— Activity —
Retype each of the lines below without changing a character.

Start of Available data

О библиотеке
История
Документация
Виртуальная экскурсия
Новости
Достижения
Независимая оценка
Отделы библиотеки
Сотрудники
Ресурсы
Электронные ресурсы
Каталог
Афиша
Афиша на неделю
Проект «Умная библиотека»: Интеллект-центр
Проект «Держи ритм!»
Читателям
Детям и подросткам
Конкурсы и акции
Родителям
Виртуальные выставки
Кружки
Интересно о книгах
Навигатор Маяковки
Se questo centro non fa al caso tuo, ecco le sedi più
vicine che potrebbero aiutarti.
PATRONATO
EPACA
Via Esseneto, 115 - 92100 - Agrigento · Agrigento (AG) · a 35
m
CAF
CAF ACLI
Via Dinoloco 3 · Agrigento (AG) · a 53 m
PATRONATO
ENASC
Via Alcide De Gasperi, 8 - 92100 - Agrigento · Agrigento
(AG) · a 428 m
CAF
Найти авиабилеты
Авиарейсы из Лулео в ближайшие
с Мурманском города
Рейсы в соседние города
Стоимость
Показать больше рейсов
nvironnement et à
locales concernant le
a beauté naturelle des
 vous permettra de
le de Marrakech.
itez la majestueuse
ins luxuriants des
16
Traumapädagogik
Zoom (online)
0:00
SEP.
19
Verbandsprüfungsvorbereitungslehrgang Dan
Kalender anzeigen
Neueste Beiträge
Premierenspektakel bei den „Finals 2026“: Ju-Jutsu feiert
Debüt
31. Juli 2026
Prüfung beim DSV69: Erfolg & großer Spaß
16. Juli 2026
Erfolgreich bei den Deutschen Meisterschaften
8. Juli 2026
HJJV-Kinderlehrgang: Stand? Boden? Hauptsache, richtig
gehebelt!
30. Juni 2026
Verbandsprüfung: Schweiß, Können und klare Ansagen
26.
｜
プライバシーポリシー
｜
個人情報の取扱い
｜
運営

End of Available data

— Answer to this task —
О библиотеке
История
Документация
Виртуальная экскурсия
Новости
Достижения
Независимая оценка
Отделы библиотеки
Сотрудники
Ресурсы
Электронные ресурсы
Каталог
Афиша
Афиша на неделю
Проект «Умная библиотека»: Интеллект-центр
Проект «Держи ритм!»
Читателям
Детям и подросткам
Конкурсы и акции
Родителям
Виртуальные выставки
Кружки
Интересно о книгах
Навигатор Маяковки
Se questo centro non fa al caso tuo, ecco le sedi più
vicine che potrebbero aiutarti.
PATRONATO
EPACA
Via Esseneto, 115 - 92100 - Agrigento · Agrigento (AG) · a 35
m
CAF
CAF ACLI
Via Dinoloco 3 · Agrigento (AG) · a 53 m
PATRONATO
ENASC
Via Alcide De Gasperi, 8 - 92100 - Agrigento · Agrigento
(AG) · a 428 m
CAF
Найти авиабилеты
Авиарейсы из Лулео в ближайшие
с Мурманском города
Рейсы в соседние города
Стоимость
Показать больше рейсов
nvironnement et à
locales concernant le
a beauté naturelle des
 vous permettra de
le de Marrakech.
itez la majestueuse
ins luxuriants des
16
Traumapädagogik
Zoom (online)
0:00
SEP.
19
Verbandsprüfungsvorbereitungslehrgang Dan
Kalender anzeigen
Neueste Beiträge
Premierenspektakel bei den „Finals 2026“: Ju-Jutsu feiert
Debüt
31. Juli 2026
Prüfung beim DSV69: Erfolg & großer Spaß
16. Juli 2026
Erfolgreich bei den Deutschen Meisterschaften
8. Juli 2026
HJJV-Kinderlehrgang: Stand? Boden? Hauptsache, richtig
gehebelt!
30. Juni 2026
Verbandsprüfung: Schweiß, Können und klare Ansagen
26.
｜
プライバシーポリシー
｜
個人情報の取扱い
｜
運営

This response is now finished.